Your objective:
Each line from the one containing "ring mcp: (258, 273)" to the end of the entries is to be repeated exactly, and no other line.

Task inputs:
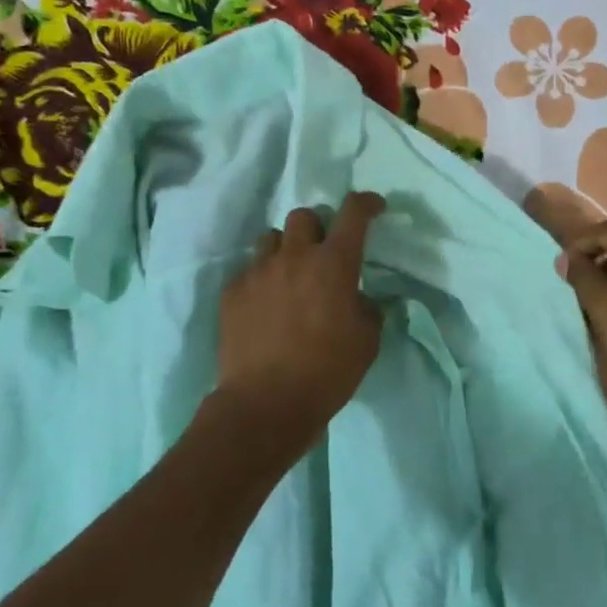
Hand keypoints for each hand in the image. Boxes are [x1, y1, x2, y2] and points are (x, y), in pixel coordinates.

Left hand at [216, 192, 384, 434]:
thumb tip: (358, 298)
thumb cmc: (329, 371)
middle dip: (318, 227)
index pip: (353, 213)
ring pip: (272, 239)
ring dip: (287, 250)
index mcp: (334, 264)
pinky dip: (263, 280)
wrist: (267, 403)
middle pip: (304, 215)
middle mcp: (295, 257)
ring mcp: (258, 273)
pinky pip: (250, 271)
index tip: (373, 207)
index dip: (366, 203)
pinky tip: (267, 307)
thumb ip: (367, 308)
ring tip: (291, 278)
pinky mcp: (232, 293)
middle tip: (324, 253)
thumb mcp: (368, 340)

Expected answer:
ring mcp: (258, 273)
pinky pip: (250, 271)
index tip: (373, 207)
index dip: (366, 203)
pinky tip: (267, 307)
thumb ip: (367, 308)
ring tip: (291, 278)
pinky mcp: (232, 293)
middle tip: (324, 253)
thumb mcp: (368, 340)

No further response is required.